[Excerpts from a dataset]
────────────────────────────────────────

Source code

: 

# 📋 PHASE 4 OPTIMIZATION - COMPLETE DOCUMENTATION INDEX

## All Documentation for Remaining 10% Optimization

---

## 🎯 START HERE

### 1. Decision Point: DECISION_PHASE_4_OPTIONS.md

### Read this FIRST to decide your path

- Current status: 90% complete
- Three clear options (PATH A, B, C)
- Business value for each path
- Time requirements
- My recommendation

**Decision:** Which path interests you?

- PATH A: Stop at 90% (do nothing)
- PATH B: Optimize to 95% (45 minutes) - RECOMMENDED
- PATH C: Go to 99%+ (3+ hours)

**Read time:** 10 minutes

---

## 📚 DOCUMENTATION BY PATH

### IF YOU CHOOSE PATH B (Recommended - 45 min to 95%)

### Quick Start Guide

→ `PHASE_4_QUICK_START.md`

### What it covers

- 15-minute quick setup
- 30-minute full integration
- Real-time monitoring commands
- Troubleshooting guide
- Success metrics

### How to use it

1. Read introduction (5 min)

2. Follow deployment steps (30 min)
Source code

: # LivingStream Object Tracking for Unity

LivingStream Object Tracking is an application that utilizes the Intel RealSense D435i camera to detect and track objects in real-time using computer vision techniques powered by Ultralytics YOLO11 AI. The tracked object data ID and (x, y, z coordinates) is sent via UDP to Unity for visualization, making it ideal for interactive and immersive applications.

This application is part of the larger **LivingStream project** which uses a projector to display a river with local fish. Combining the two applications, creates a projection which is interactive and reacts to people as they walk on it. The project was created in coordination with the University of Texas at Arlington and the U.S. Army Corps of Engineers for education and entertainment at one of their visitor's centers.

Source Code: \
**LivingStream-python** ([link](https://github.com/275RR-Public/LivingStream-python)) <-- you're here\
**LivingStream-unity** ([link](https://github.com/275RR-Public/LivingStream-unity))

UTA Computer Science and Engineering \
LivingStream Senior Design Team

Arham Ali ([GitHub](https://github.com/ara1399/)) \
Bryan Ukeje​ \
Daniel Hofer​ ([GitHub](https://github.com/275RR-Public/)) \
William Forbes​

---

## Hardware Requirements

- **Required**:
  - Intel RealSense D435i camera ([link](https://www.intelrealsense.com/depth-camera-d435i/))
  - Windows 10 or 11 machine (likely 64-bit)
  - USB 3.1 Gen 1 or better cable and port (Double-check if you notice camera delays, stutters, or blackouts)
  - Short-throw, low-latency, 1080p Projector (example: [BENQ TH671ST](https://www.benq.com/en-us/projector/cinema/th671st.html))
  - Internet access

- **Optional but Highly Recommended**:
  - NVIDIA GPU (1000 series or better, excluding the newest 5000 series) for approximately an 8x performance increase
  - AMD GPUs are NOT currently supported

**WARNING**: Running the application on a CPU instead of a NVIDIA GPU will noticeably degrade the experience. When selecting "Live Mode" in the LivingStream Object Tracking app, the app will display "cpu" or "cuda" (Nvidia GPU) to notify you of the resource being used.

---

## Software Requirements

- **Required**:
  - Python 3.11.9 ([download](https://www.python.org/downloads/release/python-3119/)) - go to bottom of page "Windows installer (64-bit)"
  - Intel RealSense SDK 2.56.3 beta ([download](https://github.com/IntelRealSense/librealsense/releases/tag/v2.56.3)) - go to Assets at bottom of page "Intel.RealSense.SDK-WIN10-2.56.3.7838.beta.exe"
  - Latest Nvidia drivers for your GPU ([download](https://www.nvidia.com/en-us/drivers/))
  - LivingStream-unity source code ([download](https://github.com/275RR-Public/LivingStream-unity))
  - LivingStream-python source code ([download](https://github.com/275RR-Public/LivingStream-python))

────────────────────────────────────────

_What this task involves_
Work through the records above. Copy every line with the string "interactive".

_Written solution_
LivingStream Object Tracking is an application that utilizes the Intel RealSense D435i camera to detect and track objects in real-time using computer vision techniques powered by Ultralytics YOLO11 AI. The tracked object data ID and (x, y, z coordinates) is sent via UDP to Unity for visualization, making it ideal for interactive and immersive applications.
This application is part of the larger **LivingStream project** which uses a projector to display a river with local fish. Combining the two applications, creates a projection which is interactive and reacts to people as they walk on it. The project was created in coordination with the University of Texas at Arlington and the U.S. Army Corps of Engineers for education and entertainment at one of their visitor's centers.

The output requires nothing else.